Le ministre Blais avait de plus dénoncé la lettre, qualifiée d’«odieuse», envoyée par la CSDM aux parents, dans laquelle on évoquait les pires scénarios de réduction de services, du transport scolaire aux services alimentaires.

Le rapport de la firme Raymond Chabot Grant Thornton, commandé par le gouvernement, en venait à la conclusion qu’il était possible de réduire les dépenses de 9 millions $, sur un budget de 1 milliard $, sans pour autant affecter les services à la clientèle scolaire.

Dans un communiqué rendu public mercredi en fin de journée, la présidente de la commission scolaire, Catherine Harel Bourdon, semblait faire amende honorable, en s’engageant à donner suite aux recommandations du rapport de vérification de la firme, notamment en présentant un plan de retour à l’équilibre budgétaire pour 2016-2017.

M. Blais a qualifié la position de Mme Harel Bourdon de «revirement assez important».

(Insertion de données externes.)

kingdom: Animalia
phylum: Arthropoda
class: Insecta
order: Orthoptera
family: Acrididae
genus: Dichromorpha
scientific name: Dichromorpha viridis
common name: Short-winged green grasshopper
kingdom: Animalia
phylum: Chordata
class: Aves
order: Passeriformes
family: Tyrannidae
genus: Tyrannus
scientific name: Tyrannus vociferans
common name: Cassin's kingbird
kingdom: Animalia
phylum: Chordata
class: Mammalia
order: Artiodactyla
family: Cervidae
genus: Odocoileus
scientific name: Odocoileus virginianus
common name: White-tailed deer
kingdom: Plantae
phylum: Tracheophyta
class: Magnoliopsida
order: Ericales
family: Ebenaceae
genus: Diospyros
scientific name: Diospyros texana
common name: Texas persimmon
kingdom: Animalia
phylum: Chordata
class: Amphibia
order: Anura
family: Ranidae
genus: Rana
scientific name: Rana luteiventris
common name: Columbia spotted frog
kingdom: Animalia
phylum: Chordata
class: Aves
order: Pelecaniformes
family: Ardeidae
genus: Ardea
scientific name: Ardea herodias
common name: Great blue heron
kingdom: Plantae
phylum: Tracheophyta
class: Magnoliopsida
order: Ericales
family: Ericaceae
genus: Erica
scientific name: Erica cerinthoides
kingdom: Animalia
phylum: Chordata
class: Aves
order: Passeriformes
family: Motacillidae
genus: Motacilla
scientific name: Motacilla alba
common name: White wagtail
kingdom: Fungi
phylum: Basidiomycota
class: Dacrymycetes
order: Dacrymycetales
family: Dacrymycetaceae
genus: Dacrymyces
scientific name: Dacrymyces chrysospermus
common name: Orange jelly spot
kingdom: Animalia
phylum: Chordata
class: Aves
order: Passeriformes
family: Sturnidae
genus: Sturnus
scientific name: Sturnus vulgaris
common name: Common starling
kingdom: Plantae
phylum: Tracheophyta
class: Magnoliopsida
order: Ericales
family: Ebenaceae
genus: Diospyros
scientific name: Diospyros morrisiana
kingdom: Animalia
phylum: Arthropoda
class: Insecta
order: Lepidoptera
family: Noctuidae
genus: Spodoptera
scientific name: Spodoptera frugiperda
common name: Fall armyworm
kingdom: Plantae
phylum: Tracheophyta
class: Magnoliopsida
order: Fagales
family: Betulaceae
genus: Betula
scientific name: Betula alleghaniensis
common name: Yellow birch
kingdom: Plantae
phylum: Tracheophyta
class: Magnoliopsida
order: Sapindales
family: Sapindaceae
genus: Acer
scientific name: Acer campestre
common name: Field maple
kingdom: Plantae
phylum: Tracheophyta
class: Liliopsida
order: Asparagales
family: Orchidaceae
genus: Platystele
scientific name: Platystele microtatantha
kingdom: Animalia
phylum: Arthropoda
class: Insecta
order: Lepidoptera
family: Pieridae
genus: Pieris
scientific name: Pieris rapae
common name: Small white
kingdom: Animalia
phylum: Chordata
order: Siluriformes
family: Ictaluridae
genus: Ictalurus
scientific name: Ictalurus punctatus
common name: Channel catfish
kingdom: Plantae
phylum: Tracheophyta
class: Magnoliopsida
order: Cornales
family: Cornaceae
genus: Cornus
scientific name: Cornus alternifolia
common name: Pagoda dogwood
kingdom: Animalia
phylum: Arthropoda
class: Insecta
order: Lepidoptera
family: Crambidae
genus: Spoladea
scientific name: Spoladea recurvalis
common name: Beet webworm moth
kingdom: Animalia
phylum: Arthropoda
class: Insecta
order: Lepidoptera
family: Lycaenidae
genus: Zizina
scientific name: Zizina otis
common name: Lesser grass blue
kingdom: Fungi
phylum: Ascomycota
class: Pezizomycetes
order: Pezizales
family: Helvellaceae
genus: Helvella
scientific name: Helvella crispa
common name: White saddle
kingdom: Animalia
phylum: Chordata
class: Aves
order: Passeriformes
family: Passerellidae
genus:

Cependant, la CSDM, qui compte 17 000 employés, doit maintenant «aller aux actes assez rapidement», a-t-il soutenu, et procéder sans tarder à un changement d’orientation et de leadership.

Impatient, il dit s’attendre à des gestes concrets «dans les prochains jours», rappelant à la direction de la CSDM que «la tutelle, c’est un moyen» d’atteindre les changements souhaités.